--- DOCUMENT PASSAGE Enclosed Below ---

Tuberculosis is carried in cow milk and is eliminated through pasteurization.
When Richard Nixon was a kid, his father owned a small store in rural Whittier, California. Out back of the store the old man kept a cow which produced milk for sale to the locals. A TB epidemic occurred involving some deaths and crippling which was eventually traced to the store and the cow. It took the health authorities to finally shut the old man down because he couldn’t be convinced of the. Later, when Nixon entered California politics this came up and Nixon was able to bury it in an avalanche of anti-Communist propaganda in order to stay in the running. He was lucky that it was the McCarthy era.
And that is our little-known trivia session for today.

--- End of Enclosed DOCUMENT PASSAGE ---

REQUIREMENT 1 =>
In the passage about Nixon's father's cow, where did his father own a small store?
REQUIREMENT 2 =>
For each statement, answer yes or no on whether it agrees with the passage about Nixon's father's cow, and quote the deciding words: (a) Tuberculosis is eliminated through pasteurization. (b) The cow was kept in front of the store. (c) Nixon's father closed down on his own.
REQUIREMENT 3 =>
From the passage about Nixon's father's cow, copy the words from "When Richard Nixon" to "session for today.".
The lines after this point are not needed.

--- DATASET Enclosed Below ---

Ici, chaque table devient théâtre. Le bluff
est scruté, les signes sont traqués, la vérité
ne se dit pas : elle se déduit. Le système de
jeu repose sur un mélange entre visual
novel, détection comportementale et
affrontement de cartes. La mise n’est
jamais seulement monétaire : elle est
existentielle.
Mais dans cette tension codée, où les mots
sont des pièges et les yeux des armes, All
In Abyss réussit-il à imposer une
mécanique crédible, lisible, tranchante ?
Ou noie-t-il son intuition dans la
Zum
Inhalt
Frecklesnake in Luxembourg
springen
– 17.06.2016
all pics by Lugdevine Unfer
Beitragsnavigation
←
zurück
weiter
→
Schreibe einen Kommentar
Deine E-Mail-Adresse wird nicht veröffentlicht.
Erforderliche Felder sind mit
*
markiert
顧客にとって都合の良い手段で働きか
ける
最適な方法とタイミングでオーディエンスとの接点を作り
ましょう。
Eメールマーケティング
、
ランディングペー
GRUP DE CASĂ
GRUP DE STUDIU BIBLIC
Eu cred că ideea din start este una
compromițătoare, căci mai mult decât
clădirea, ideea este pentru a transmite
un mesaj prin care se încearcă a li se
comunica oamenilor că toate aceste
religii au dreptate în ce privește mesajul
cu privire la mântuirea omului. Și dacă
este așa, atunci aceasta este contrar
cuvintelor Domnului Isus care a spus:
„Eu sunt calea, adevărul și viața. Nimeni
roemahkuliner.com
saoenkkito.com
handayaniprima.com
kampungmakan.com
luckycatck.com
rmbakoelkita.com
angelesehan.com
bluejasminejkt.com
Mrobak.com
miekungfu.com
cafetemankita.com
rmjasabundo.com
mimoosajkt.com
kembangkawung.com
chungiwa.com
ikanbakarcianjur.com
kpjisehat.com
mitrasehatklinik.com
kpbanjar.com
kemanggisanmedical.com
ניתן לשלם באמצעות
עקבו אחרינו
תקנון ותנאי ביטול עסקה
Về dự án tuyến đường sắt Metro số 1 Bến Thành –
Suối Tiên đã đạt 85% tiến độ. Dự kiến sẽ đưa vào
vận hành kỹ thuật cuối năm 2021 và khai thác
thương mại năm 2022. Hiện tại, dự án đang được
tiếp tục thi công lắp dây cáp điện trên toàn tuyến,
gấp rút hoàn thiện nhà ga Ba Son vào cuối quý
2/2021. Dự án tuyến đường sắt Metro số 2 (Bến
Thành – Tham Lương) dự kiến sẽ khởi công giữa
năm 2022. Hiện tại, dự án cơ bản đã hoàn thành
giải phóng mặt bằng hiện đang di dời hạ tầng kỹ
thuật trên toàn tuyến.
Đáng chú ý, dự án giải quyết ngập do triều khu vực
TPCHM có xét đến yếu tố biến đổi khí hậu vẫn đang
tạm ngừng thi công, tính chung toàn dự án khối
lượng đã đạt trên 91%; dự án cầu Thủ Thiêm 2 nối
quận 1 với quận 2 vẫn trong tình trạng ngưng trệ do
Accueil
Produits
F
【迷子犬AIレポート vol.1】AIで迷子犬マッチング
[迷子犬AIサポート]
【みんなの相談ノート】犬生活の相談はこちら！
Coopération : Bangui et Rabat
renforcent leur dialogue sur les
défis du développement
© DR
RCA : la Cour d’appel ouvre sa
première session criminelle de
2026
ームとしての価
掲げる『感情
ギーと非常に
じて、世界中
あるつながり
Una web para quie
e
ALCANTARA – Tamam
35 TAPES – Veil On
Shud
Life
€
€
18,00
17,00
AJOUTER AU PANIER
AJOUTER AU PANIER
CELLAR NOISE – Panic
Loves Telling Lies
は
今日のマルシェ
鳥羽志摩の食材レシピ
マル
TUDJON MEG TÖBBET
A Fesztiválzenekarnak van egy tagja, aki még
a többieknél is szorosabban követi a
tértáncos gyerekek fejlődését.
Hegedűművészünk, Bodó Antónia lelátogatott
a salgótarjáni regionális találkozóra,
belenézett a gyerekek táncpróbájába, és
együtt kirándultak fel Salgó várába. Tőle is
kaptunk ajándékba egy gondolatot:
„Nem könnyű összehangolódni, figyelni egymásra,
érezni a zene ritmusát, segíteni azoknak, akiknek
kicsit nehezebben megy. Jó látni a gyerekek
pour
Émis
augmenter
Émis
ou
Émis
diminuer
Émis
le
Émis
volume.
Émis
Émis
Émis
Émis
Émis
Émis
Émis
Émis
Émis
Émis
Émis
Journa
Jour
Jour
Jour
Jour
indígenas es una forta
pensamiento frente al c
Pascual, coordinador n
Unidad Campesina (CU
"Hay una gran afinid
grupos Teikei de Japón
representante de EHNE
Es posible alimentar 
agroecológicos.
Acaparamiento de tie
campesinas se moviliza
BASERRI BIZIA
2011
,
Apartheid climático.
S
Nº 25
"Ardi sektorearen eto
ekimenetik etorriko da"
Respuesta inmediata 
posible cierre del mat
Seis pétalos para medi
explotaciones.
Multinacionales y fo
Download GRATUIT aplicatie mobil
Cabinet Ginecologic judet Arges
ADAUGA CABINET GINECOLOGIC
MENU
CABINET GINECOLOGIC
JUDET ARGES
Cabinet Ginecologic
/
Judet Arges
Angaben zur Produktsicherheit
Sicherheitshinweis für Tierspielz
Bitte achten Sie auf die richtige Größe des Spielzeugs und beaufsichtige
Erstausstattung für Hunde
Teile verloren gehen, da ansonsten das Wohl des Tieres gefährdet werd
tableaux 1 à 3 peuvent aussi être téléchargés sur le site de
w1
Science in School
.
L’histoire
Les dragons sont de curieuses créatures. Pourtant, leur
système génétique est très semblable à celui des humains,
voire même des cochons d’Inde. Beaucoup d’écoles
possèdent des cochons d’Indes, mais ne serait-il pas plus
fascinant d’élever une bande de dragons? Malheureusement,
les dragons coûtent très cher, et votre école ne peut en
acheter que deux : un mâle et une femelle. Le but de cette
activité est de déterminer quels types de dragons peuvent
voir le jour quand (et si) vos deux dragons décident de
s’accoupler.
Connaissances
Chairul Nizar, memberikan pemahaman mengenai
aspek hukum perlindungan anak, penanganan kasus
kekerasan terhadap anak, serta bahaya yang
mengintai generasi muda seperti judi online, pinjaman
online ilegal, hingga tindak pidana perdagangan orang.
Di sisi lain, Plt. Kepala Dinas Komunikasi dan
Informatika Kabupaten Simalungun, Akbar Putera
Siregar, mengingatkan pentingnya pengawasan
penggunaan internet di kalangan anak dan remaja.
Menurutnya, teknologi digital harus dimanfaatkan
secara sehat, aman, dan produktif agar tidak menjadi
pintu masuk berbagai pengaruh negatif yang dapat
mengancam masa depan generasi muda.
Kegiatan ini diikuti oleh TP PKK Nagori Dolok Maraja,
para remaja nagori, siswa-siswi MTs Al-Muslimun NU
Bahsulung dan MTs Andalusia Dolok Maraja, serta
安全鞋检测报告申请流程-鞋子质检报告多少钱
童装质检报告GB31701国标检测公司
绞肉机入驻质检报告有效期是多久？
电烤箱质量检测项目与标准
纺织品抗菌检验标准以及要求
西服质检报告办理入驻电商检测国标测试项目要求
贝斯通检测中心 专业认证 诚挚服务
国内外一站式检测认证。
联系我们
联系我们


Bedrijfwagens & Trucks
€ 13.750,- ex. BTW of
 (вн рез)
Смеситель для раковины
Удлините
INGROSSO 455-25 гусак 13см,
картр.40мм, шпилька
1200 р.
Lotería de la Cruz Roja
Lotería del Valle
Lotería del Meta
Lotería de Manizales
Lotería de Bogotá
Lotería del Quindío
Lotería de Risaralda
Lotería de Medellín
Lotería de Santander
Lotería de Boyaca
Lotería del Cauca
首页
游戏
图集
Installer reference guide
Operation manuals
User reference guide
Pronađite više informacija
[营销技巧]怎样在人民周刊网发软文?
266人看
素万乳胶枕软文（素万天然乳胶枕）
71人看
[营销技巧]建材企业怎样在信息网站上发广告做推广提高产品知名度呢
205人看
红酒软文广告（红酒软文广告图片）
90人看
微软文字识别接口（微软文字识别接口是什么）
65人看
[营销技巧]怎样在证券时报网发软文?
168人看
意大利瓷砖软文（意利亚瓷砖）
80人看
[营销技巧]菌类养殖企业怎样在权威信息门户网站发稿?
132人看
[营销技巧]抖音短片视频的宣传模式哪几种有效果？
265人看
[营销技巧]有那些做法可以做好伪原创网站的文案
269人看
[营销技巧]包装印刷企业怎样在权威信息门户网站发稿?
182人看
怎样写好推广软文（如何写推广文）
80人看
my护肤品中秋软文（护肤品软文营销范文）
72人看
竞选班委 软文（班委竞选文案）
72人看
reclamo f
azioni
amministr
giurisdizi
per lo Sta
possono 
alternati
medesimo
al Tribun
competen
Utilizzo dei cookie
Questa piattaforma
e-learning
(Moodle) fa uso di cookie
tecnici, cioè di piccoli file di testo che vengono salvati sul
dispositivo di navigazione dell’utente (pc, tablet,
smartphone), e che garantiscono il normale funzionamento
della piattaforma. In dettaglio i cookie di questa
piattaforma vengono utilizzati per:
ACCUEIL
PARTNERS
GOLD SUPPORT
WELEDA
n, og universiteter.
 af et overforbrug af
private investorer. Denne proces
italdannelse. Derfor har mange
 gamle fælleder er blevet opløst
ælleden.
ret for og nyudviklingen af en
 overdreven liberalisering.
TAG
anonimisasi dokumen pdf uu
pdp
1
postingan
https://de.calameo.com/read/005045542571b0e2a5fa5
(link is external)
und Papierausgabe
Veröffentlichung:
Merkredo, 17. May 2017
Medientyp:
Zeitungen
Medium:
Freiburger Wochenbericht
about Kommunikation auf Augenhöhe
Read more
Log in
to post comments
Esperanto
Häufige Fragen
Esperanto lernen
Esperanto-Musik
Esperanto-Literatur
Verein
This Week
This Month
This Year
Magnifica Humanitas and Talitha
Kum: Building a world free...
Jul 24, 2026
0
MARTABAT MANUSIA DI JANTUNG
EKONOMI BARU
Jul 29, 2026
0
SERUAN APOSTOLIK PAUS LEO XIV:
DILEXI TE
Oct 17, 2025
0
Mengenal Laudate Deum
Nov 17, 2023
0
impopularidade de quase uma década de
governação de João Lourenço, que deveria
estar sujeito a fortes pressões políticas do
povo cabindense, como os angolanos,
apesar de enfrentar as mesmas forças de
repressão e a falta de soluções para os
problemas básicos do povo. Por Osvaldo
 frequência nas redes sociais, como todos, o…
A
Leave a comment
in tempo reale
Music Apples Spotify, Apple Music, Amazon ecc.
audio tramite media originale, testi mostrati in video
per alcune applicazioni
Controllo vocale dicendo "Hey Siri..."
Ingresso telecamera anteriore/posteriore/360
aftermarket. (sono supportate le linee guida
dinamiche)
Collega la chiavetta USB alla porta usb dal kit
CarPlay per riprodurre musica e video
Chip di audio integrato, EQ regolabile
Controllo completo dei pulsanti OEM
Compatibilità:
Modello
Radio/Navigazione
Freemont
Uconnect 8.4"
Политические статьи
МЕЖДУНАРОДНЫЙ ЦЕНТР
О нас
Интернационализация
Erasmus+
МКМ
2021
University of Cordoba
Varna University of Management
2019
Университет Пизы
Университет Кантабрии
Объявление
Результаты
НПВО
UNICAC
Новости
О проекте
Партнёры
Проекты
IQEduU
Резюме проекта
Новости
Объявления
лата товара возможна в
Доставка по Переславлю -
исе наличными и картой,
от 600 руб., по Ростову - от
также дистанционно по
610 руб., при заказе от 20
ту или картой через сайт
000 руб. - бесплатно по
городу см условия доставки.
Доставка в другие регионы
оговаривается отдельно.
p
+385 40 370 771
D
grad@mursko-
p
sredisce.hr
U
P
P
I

--- End of Enclosed DATASET ---

WRITTEN ANSWER 1 =>
In rural Whittier, California.

WRITTEN ANSWER 2 =>
(a) Yes: "is eliminated through pasteurization."
(b) No: "Out back of the store the old man kept a cow."
(c) No: "It took the health authorities to finally shut the old man down."

WRITTEN ANSWER 3 =>
When Richard Nixon was a kid, his father owned a small store in rural Whittier, California. Out back of the store the old man kept a cow which produced milk for sale to the locals. A TB epidemic occurred involving some deaths and crippling which was eventually traced to the store and the cow. It took the health authorities to finally shut the old man down because he couldn’t be convinced of the. Later, when Nixon entered California politics this came up and Nixon was able to bury it in an avalanche of anti-Communist propaganda in order to stay in the running. He was lucky that it was the McCarthy era.
And that is our little-known trivia session for today.